24) Suicidio
« Un'esplosione nel castello? »
Chiese Daimon sbigottito dall'evento. Da una delle vetrate più alte incominciò ad uscire parecchio fumo nero e qualche tenda aveva già iniziato a prendere fuoco, creando panico e preoccupazione nel cuore degli abitanti che iniziavano a chiedersi che cosa stesse accadendo all'interno del palazzo, il simbolo più importante della capitale insieme alla fontana sacra.
« Secondo te fa parte dei festeggiamenti del giorno dei caduti? »
Domandò ironico verso il compagno di schiavitù, quasi divertito dal fumo che fuoriusciva dal castello.
« Ne dubito.
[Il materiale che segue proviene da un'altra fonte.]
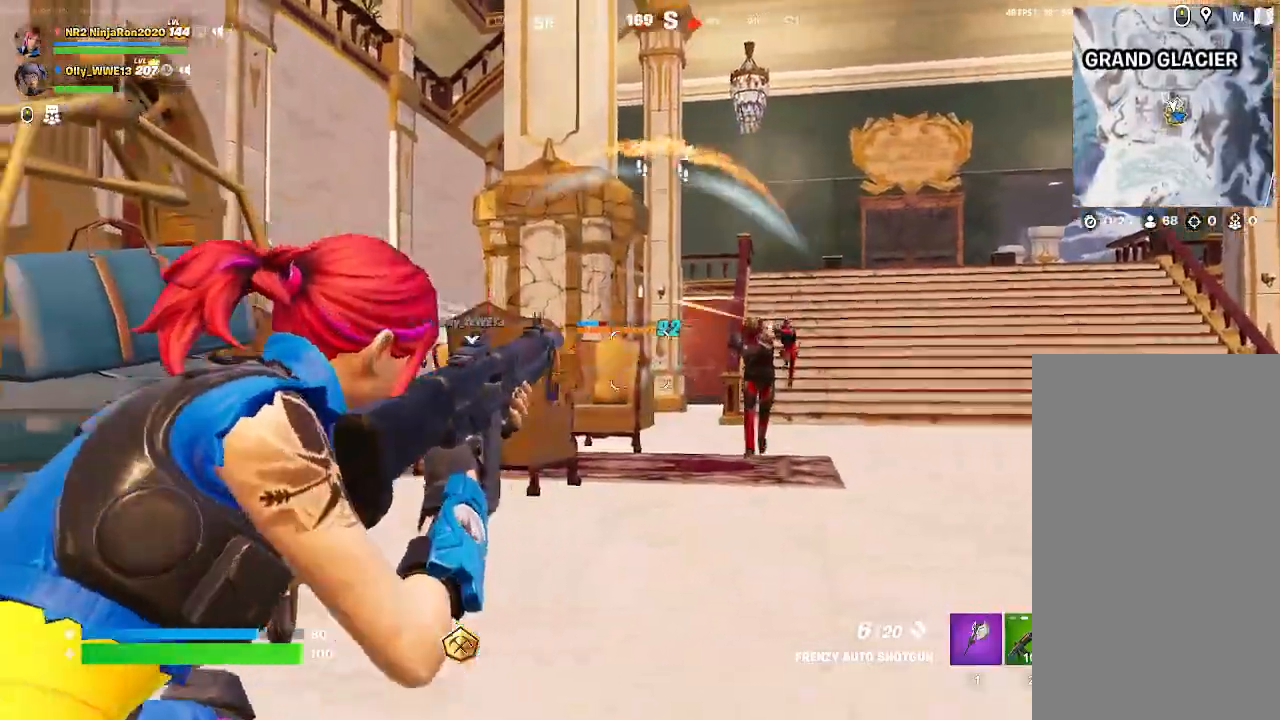
{"keys": [], "mouse": ["left", "right"], "events": []}
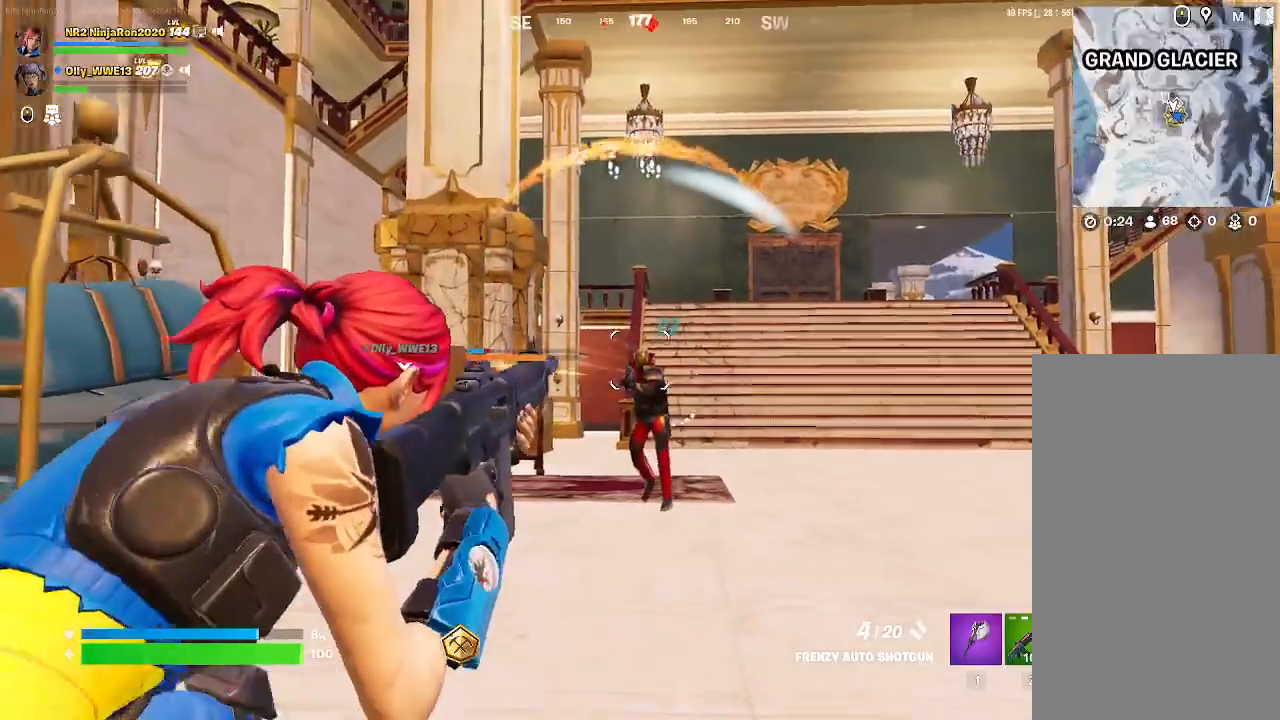
{"keys": [], "mouse": ["left", "right"], "events": []}
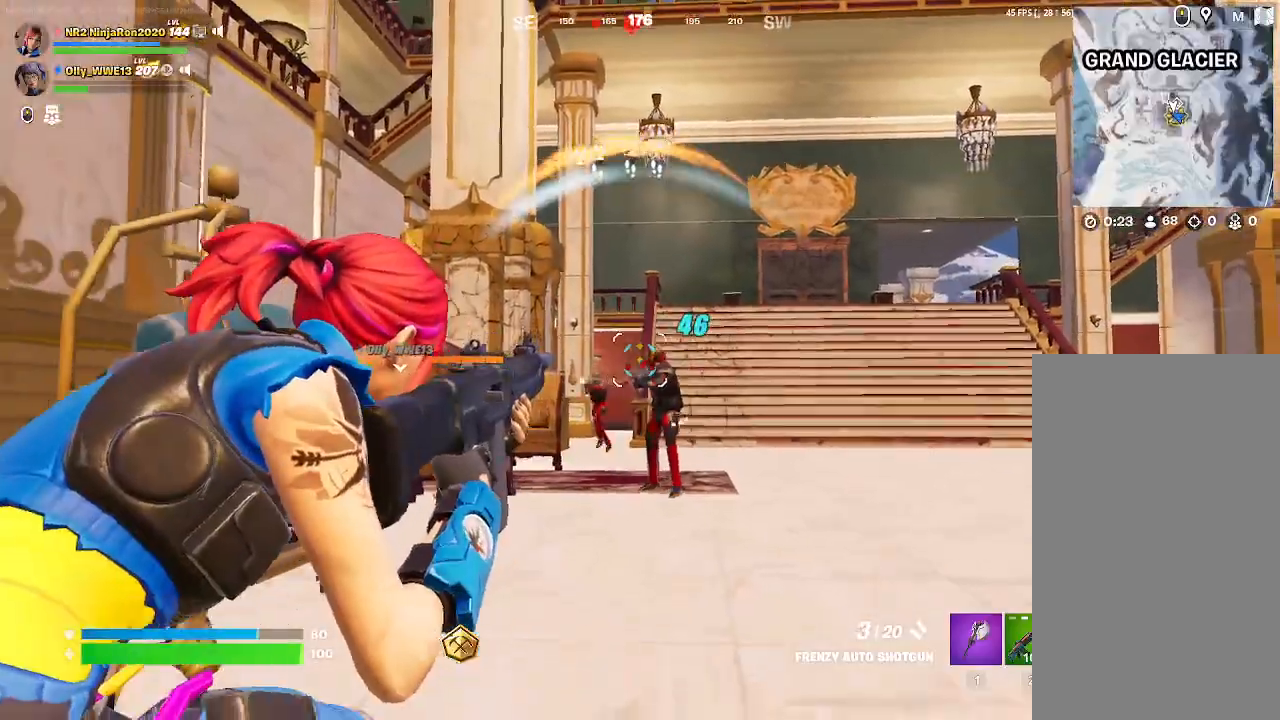
{"keys": [], "mouse": ["left", "right"], "events": []}
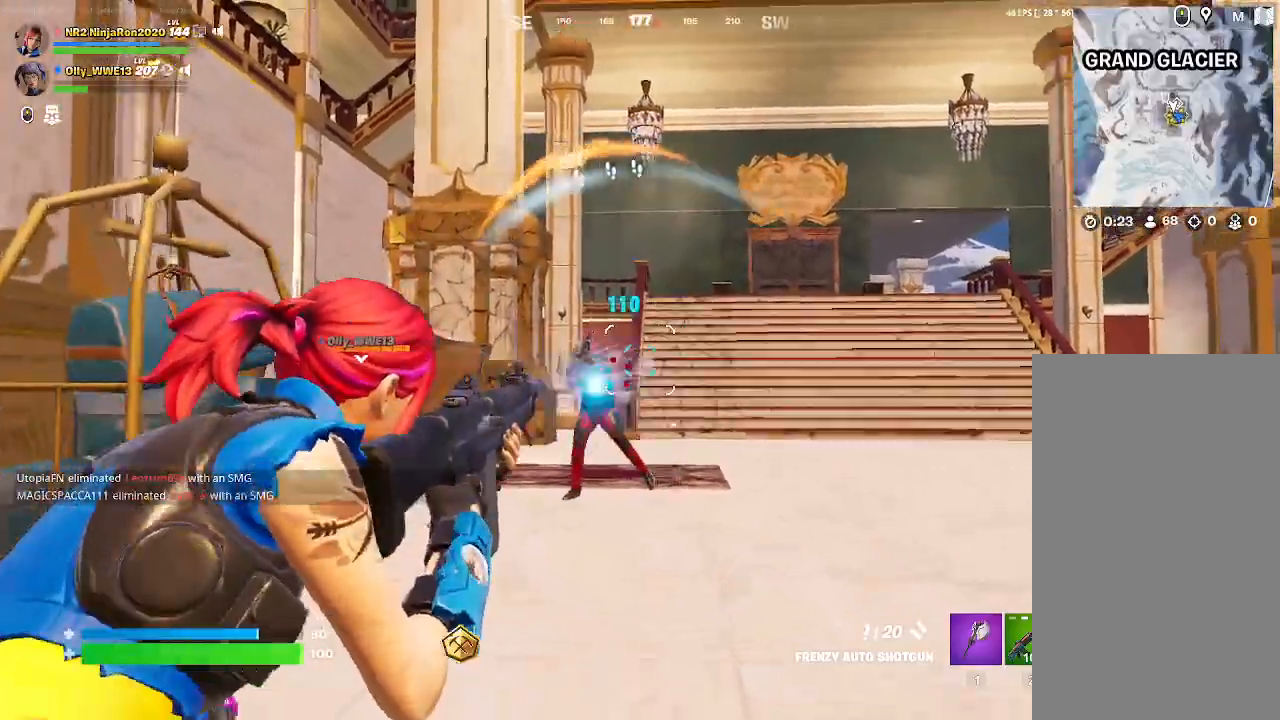
{"keys": [], "mouse": ["left", "right"], "events": []}
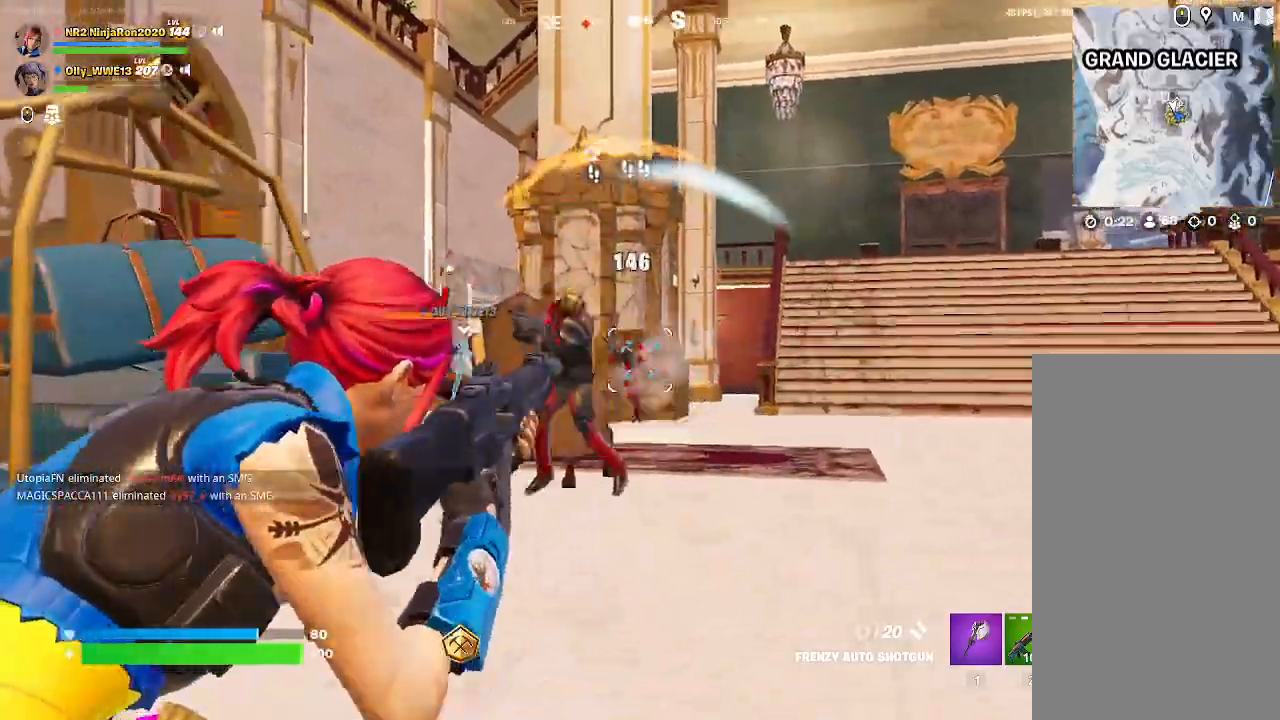
{"keys": [], "mouse": ["right"], "events": [[300, "mouse_left", "up"]]}
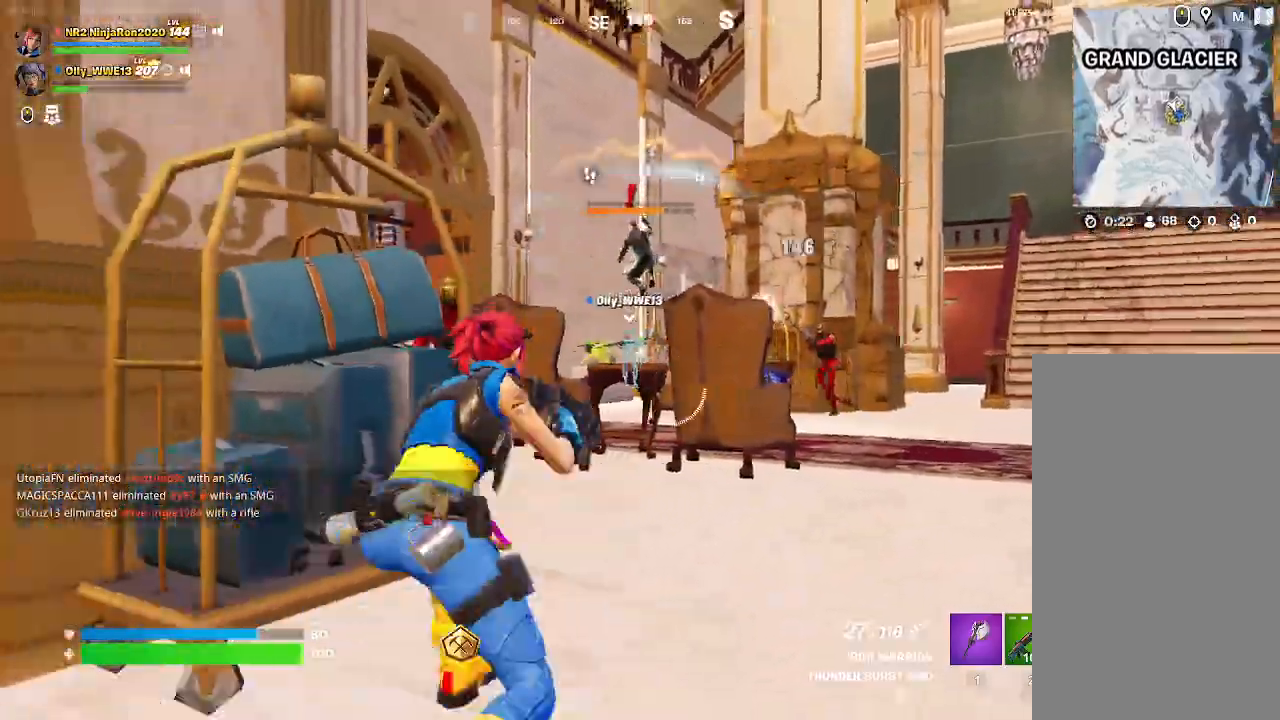
{"keys": [], "mouse": ["left", "right"], "events": [[333, "mouse_left", "down"]]}
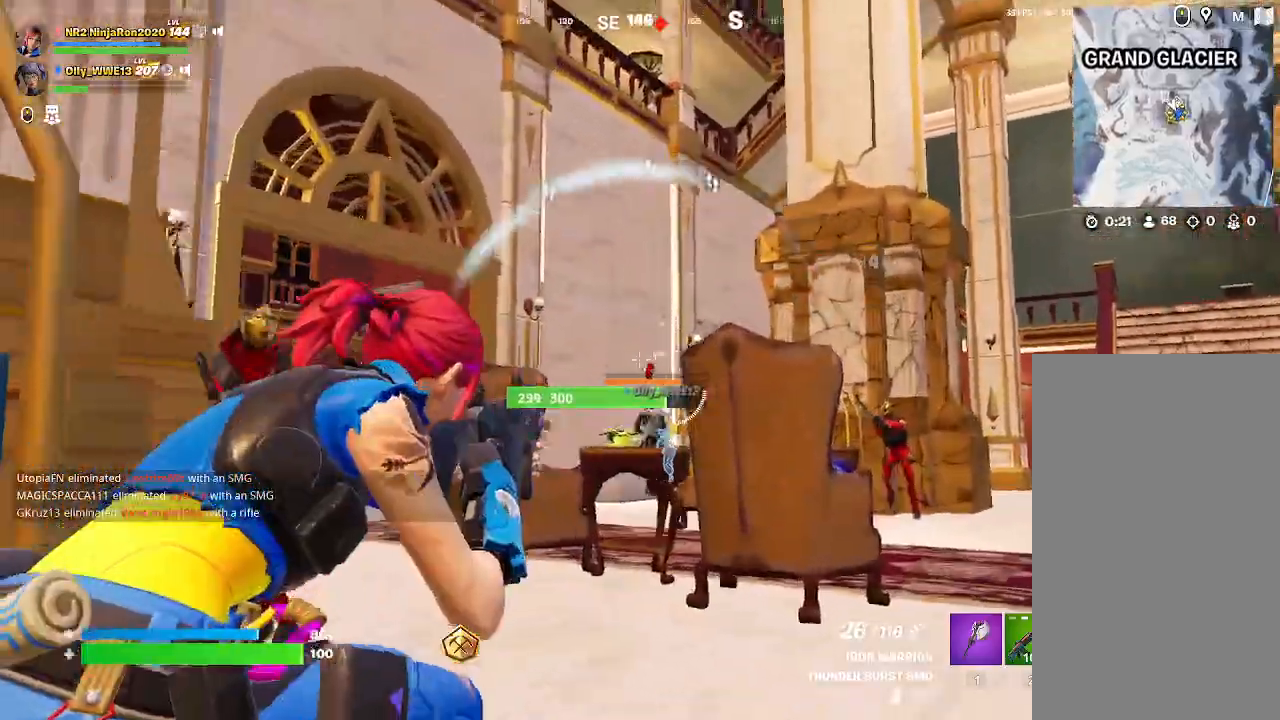
{"keys": [], "mouse": ["left", "right"], "events": []}
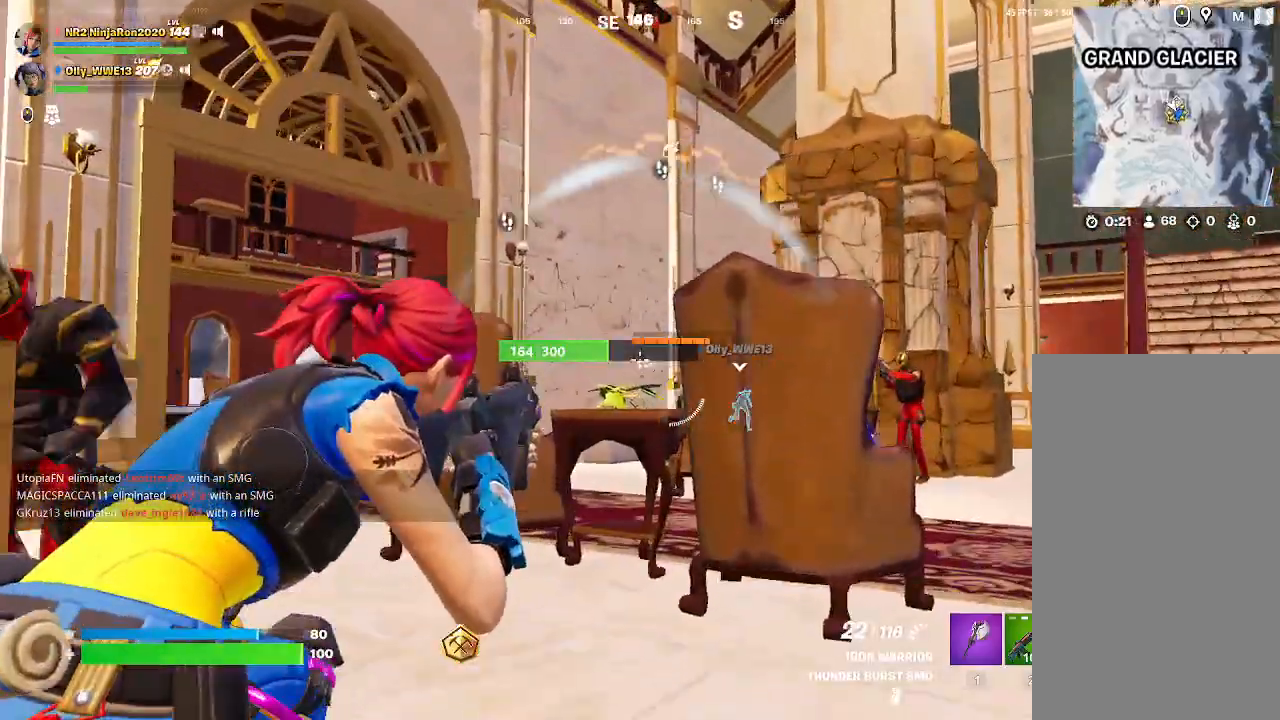
{"keys": [], "mouse": ["right"], "events": [[267, "mouse_left", "up"]]}
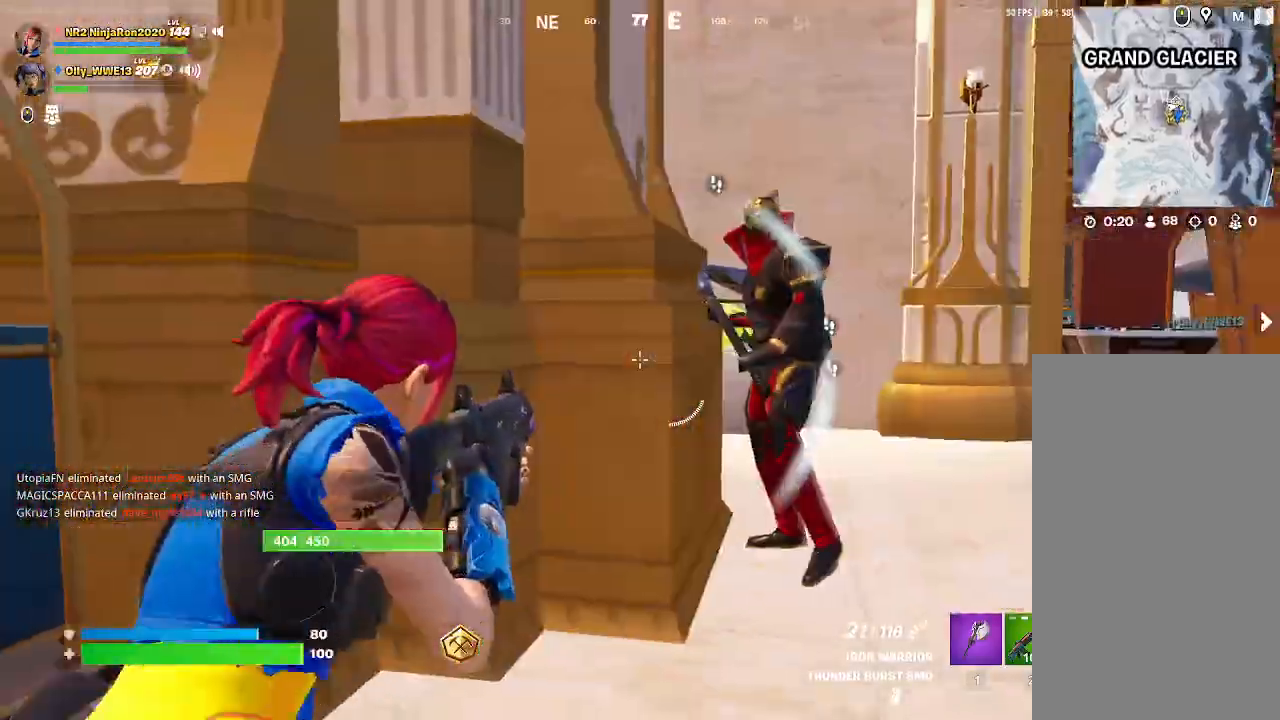
{"keys": [], "mouse": ["left"], "events": [[100, "mouse_left", "down"], [100, "mouse_right", "up"]]}
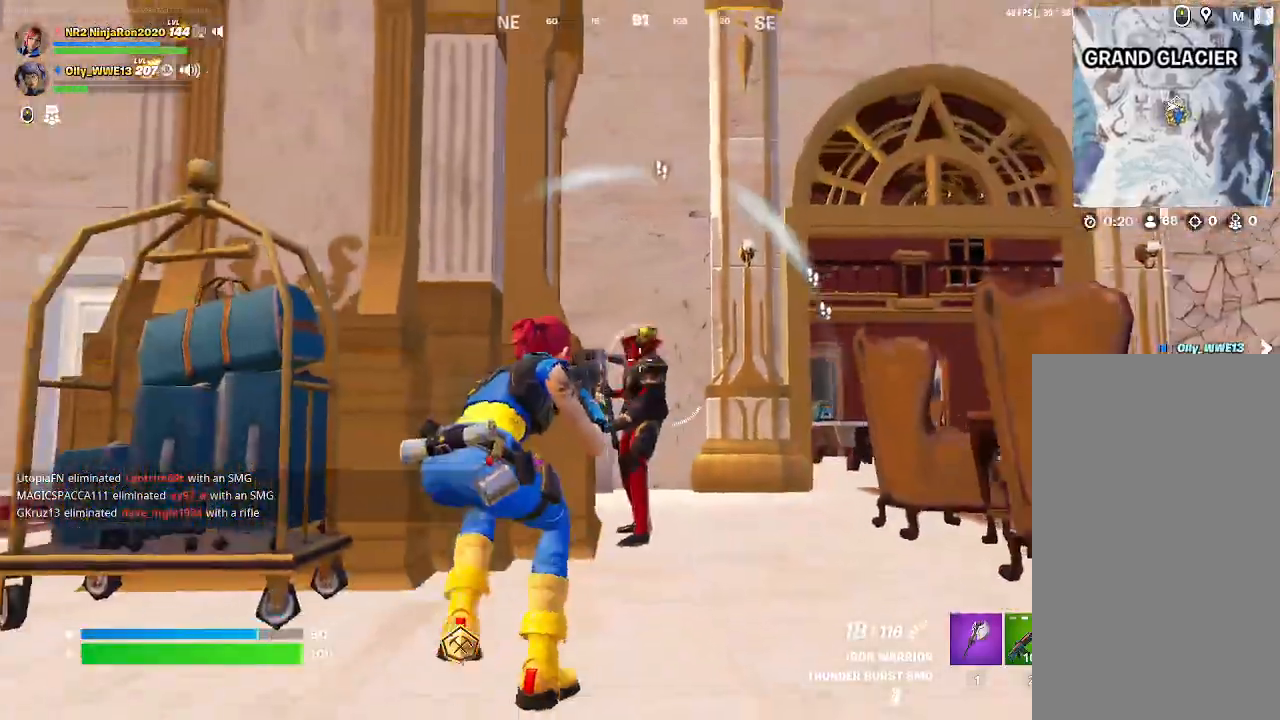
{"keys": [], "mouse": ["left"], "events": []}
Il giorno dei caduti è una giornata dedicata al silenzio ed alla preghiera, quindi è vietato praticare ogni forma di guerra, battaglia o di festeggiamento in questo giorno proprio per il ricordo dei propri cari defunti. Poi, dal fumo nero che si sta alzando verso il cielo, direi che è stata causata da un composto tra diversi reagenti chimici e polvere da sparo, mischiati alla perfezione, ma esplosi prima di ottenere il loro massimo potenziale. Dovremmo preoccuparci ed anche tanto altrimenti... »
« Altrimenti? »
Il giovano schiavo lo interruppe all'improvviso, sebbene Quarck non capì la sua ironia iniziale e prese la sua domanda molto seriamente.
« Con la giusta dose, concentrazione e tempo di preparazione, potrebbe distruggere tutto il castello e molti quartieri vicino ad esso. Ma non posso dirlo con certezza, dato che non conosco alla perfezione i reagenti che sta usando. E non posso annusare il fumo perché siamo troppo lontani. Dovrei avvicinarmi di più per poter... »
Quarck fu bruscamente stoppato da Colosso, che tirò con forza le catene, tirando per il collo sia lui che Daimon. Tutto ciò per incitarli a seguirlo verso il palazzo reale.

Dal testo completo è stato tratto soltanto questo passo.